21 yüz yıla dair
21. YÜZ YILA DAİR
Zaman kavramı, insanlığın en çok üzerinde durup tartıştığı bir konu ola gelmiştir. Hele, hızla ilerleyen bilim ve bilimin sonucu olan teknolojik gelişmeler zaman kavramını daha bir öne çıkarmıştır.
İnsanlık bırakın saatin, dakikanın kullanımını, saniyelerin bile daha verimli kullanımı için kafa yormakta, teknolojik adımları ona göre atmaktadır. Adeta zamanla yarışılmaktadır. İnsanlığın ömrün uzatılması, ölümsüzlük iksirini bulma hayalleri, zaman kavramına verilen değerin en büyük göstergesidir.
Bilgisayarın bulunması çok önem arz ederken, hızla daha iyisi üretilmiş ve eskilerini değersiz kılmıştır. Örneğin, her yeni model araba diğerini eskitmiştir. Adeta, zamana karşı teknolojik bir savaştır yaşanan gerçeklik.
Benim anlatmak istediğim tabii ki bu değil. Zamanın ne kadar değerli olduğundan yola çıkarak, 21. yüzyılda insanlık ve ülkemizin bulunduğu durumun analizi yapmak.
Şunu da burada hatırlatmakta fayda var; zaman kavramı sadece insanlık için değil tüm varlıklar için önem arz eden bir durumdur. Bir toprağın oluşum sürecinde zaman en önemli olanıdır. Dünyanın oluşumu ve diğer tüm canlı ve cansızlar da öyle değil mi?
Hızla değişen ve gelişen dünyada zamana ayak uydurmak, çağın gereklerini yapabilmek çok önemlidir. Bu gün birçok ülke 21. yüz yılın gereklerini gerine getirebilirken, bir çok ülke bir çok yüz yıl gerilerden gelmekte, çağı ve zamanı geriden takip etmektedir.

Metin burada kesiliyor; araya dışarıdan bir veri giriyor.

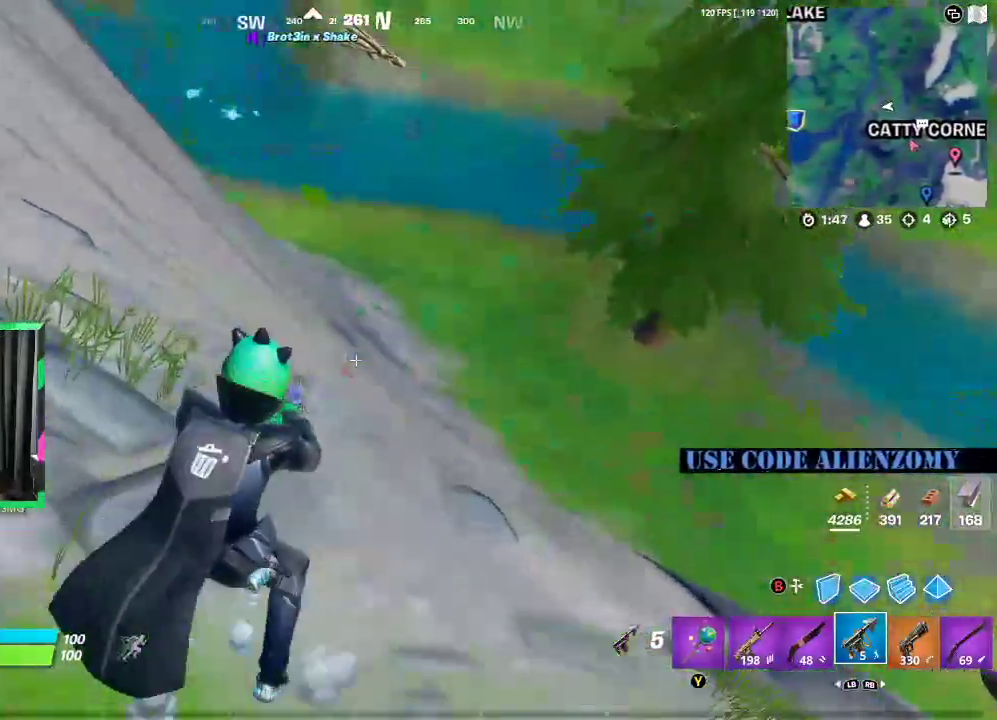
{"buttons": [], "left_stick": "up", "right_stick": "center", "events": []}
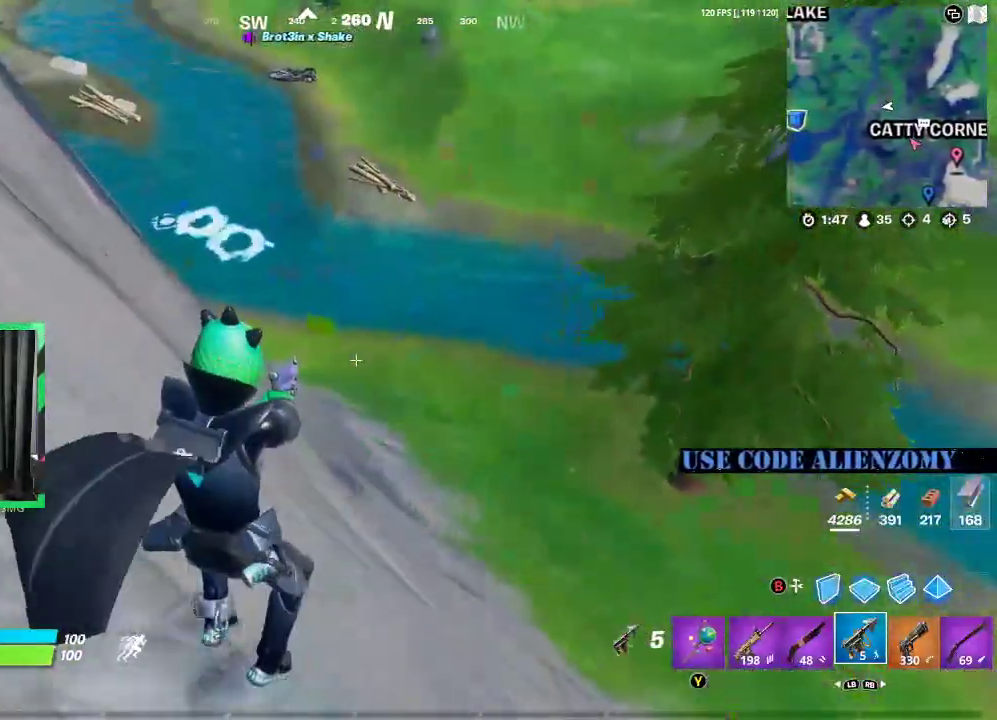
{"buttons": [], "left_stick": "up", "right_stick": "center", "events": []}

Çağımız bilişim çağı örneğin.
Her alanda teknolojik gelişmenin olduğu, yaşamın buna göre dizayn edildiği bir dünyadayız. Güçler dengesinin bu standartlar temelinde şekillendiği gerçeğini kabul etmekteyiz. Ülkelerin teknolojik gelişmelere uygun felsefi ve sosyal yaşamlarının bu güç dengesine göre şekillendiğini bilmekteyiz.
Oysa bizler, hala dünya gerçeklerinden uzak, 21. yüz yıl gereklerinden habersiz yaşamakta, kendine has bir duygusallığın pençesinde kıvranmaktayız. Yaşadığımız yüz yılın hakkını vermekten çok uzak olan bizler, her gelen yüz yıllarda bir yüz yıl hatta birkaç yüzyıl gerilerden gelmeye devam edeceğiz.
Ne zaman uyanıp, çağın gereklerini gerine getirecek, başka ülkelerle olan ara açığını kapatacağız?
Gözüken o ki; her geçen gün diğer ülkelerle zaman aranın daha da açıldığının işaretini vermekte, zamana dair beklentileri kötümser kılmaktadır.
Toplumsal bir şahlanışın işaretleri yok. Hala öküzlerle tarla sürmekte, devlerle harman yerine sap taşımakta; hurafelerden medet ummaktayız.
Geri kalmak, güçlülerin yemi olmak, sömürü ülkesi haline gelmektir. Ülke sorunlarının çığ gibi büyümesi, iktidarların bu sorunlar altında ezilmesidir.
Ya yüz yılın gereklerini yapacak, yada yok olacağız. Üçüncü bir tercih yoktur.
Tercih bizim….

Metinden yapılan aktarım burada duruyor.